Work order: The output is a word-for-word repeat of the listing below, free of images.

Supplied data:
[Start of Attachment]
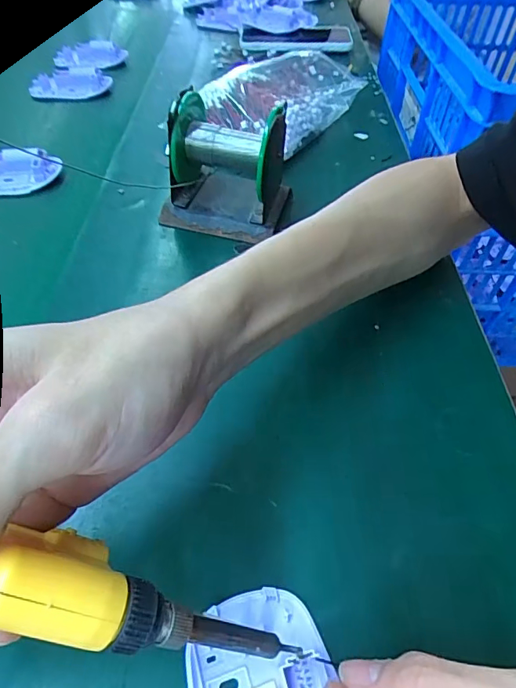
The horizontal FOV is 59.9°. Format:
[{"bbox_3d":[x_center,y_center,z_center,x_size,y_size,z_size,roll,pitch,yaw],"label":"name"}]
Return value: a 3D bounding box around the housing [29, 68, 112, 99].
[{"bbox_3d":[-0.226,-0.315,0.543,0.091,0.020,0.054,-4,50,-6],"label":"housing"}]

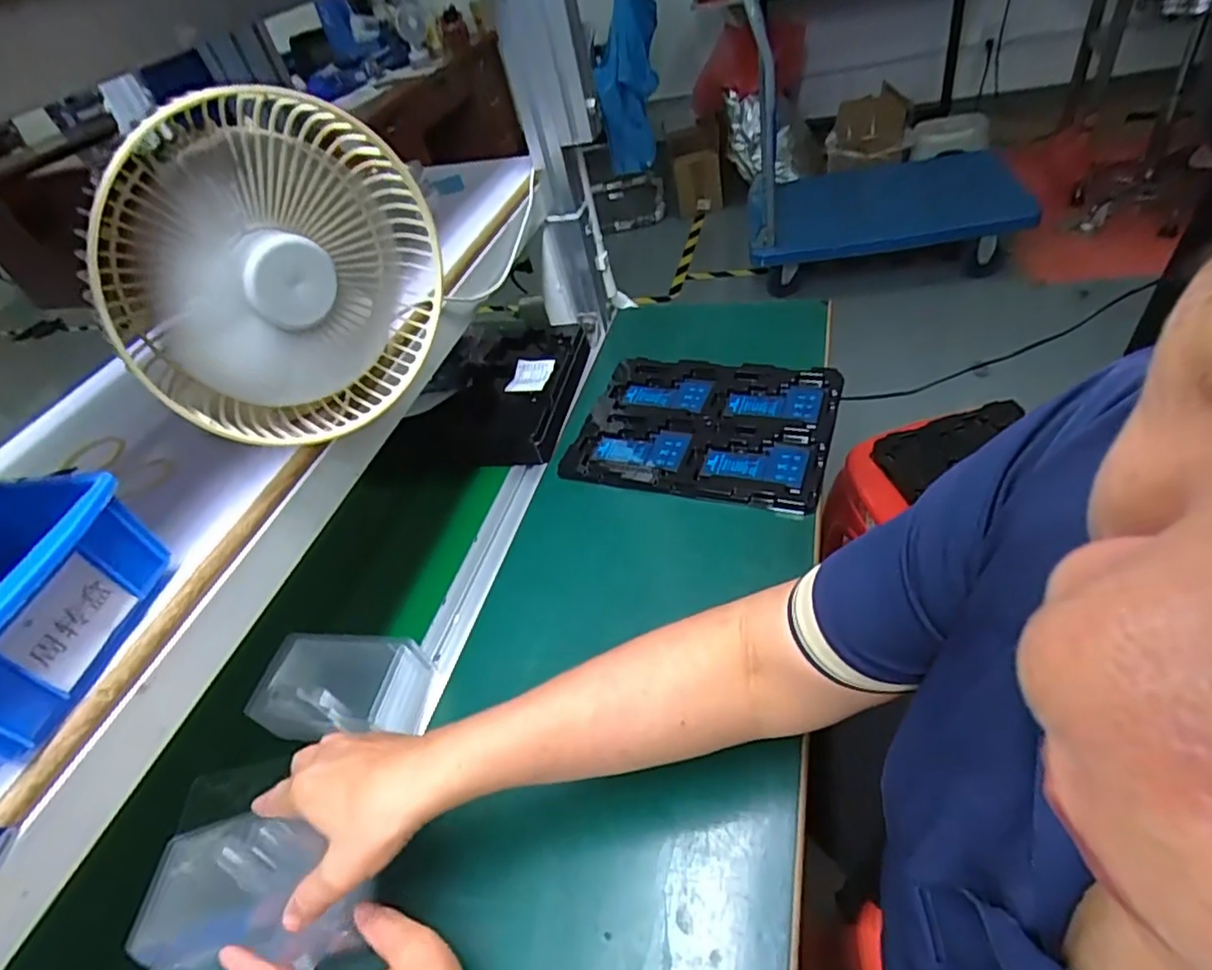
[End of Attachment]
Answer below:
The horizontal FOV is 59.9°. Format:
[{"bbox_3d":[x_center,y_center,z_center,x_size,y_size,z_size,roll,pitch,yaw],"label":"name"}]
Return value: a 3D bounding box around the housing [29, 68, 112, 99].
[{"bbox_3d":[-0.226,-0.315,0.543,0.091,0.020,0.054,-4,50,-6],"label":"housing"}]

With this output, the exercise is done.